The "war on terror" has in some respects, led to what some have called a "war on freedom".
While citizens everywhere, especially Americans, are rightly outraged at the attacks, the mainstream media has largely concentrated on the effects, the various aftermaths and impacts, and reporting what political leaders are doing, saying or not doing, or not saying, etc. They have also reported immense detail on some of the aspects of the actual bombing in Afghanistan, etc. As with most other conflicts in recent history though, media reporting, while enormous in quantity, is comparatively lacking in depth, historical context, and investigative analysis on the causes that fuel such outrageous militant extremism and terrorism.
The so-called "range of discourse" then, is quite narrow, but within it, coverage is quite detailed. The reporting of some aspects is indeed very moving and very good. There is though, appropriate criticism of some extremism creeping into some aspects of the mainstream media as well, in certain circumstances. Importantly, however, our range of perspectives is also affected by the range of discourse. This is especially relevant now, as citizens seek answers on how and why such a terrible atrocity could be committed. (For more on the coverage of the media, with analysis and critique of the mainstream media itself, see the mediachannel.org web site, which provides many articles.

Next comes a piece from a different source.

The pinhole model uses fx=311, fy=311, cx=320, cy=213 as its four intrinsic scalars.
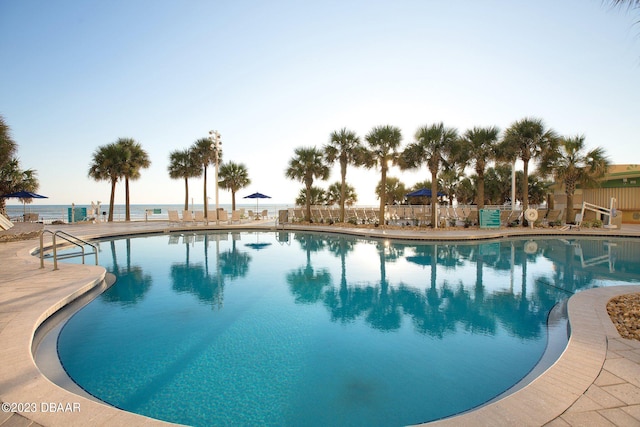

Also, see this web site's section on the media.)
Will violence lead to more violence?
With all the vivid imagery, we can only now begin to imagine how other people and societies around the world have suffered in other situations. With often worse results, albeit not so sudden and shocking, entire cities/regions have been leveled and/or enormous amount of life has been lost in places like Kosovo, Iraq, Democratic Republic of Congo, East Timor, Hiroshima/Nagasaki, all over Europe during the World Wars, and too many other places to be able to list here.
With the US-led bombing campaign on Afghanistan now, there has always been more and more concern about civilians being caught in the middle. Indeed, by early December 2001, some 3,500 Afghan civilians were believed to have been killed by U.S. bombing. Furthermore, many aid agencies have criticized the food drops for not delivering much actual aid and being a token gesture, rather than an effective one.
Perhaps one of the biggest fears, which were voiced before the retaliation started is that retaliated violence could result in more retaliated violence and we risk tit-for-tat violence that looks hard to get out of. In all this, civilians on all sides will always be affected. We only need remind ourselves of that shuddering speach by Osama Bin Laden on his threats of retaliation against civilians and of various "hawkish" politicians in the West asking for the equivalent of no mercy. Martin Luther King is worth quoting:
The ultimate weakness of violence is that it is a descending spiral, begetting the very thing it seeks to destroy. Instead of diminishing evil, it multiplies it... Through violence you may murder the hater, but you do not murder hate. In fact, violence merely increases hate.... Returning violence for violence multiplies violence, adding deeper darkness to a night already devoid of stars. Darkness cannot drive out hate; only love can do that. -- Rev. Dr. Martin Luther King, Jr.
Yet, how does one get out of this vicious circle? Of course it is not easy, and even a lot of the "peace movement" struggle on this answer, but perhaps if more voice was given in the media to these broader views, then alternative thoughts could be considered. True, more on peace-related alternatives are discussed in TV forums and debates, but when it comes to the actual reporting and one-on-one discussion and analysis, the context is limited to the current actions and the options and discussions are within those confines, mostly. On the foreign policy front, even recent history of the last 50 years or so has been questionable by both Western leaders and Middle Eastern leaders.